Senate Minority Whip Andrew P. Harris (R-Baltimore County) said a coalition of Republicans and conservative Democrats "for whom this is a life issue" is ready "to talk about it for quite a while."
"If [Miller] wants all day, all night, we'll do all day, all night if necessary," Harris said. "I'm not sure that the Senate is willing to bottle up hundreds of bills to spend days on this issue."
Lawmakers are scheduled to adjourn for the year April 11 and still face a long list of legislative priorities, including final passage of the state's $26 billion budget.
Supporters of the stem cell legislation said they are confident they can produce a majority of votes to pass it -- 24 of the 47 senators. But if opponents avail themselves of the Senate's unlimited debate rules in a filibuster, supporters of the bill will need 29 votes to cut off the extended discussion.
Lobbying in recent days has focused on Democrats who are inclined to vote against the bill but might be persuaded to break the filibuster out of loyalty to others in their party.
A House version of the bill calls for offering $23 million a year to researchers, starting in 2007. The Senate bill originally called for spending $25 million annually but was amended this week so that it does not mandate an amount. Funding for the research would have to compete with other priorities in future budgets.

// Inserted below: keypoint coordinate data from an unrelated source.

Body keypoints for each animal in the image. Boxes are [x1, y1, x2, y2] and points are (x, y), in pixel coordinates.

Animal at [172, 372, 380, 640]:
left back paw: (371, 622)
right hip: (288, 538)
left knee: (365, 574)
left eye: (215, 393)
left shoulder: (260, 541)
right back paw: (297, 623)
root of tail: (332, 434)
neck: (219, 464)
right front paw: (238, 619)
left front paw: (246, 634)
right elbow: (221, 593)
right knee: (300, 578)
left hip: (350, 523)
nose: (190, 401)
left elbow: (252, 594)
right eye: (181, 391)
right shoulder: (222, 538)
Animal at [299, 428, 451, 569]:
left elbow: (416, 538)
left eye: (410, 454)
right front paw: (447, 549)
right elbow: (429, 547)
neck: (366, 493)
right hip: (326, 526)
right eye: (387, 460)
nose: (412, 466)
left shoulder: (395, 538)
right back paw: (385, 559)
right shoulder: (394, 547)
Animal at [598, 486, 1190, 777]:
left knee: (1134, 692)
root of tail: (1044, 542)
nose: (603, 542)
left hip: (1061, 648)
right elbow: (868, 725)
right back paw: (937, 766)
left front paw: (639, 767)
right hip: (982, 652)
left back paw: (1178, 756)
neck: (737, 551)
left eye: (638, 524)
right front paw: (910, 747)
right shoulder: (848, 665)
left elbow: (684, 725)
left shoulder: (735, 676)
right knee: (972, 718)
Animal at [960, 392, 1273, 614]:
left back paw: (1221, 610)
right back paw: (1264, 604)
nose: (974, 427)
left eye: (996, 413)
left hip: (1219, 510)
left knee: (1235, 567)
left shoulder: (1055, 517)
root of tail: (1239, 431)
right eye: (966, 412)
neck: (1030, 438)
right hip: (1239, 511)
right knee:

Miller has allowed two other controversial social issues to come to the Senate floor in recent weeks. One bill, which would let gay partners make health care decisions for one another, passed. Another, which would have allowed the dispensing of emergency contraception without a doctor's prescription, was voted down.
The difference between those bills and the stem cell bill, for Miller, is the prospect of something akin to the 1990 abortion filibuster. At points during that eight-day debate, senators yelled at one another on the Senate floor and accused Miller of trying to ramrod amendments through. Several attempts to break off debate failed.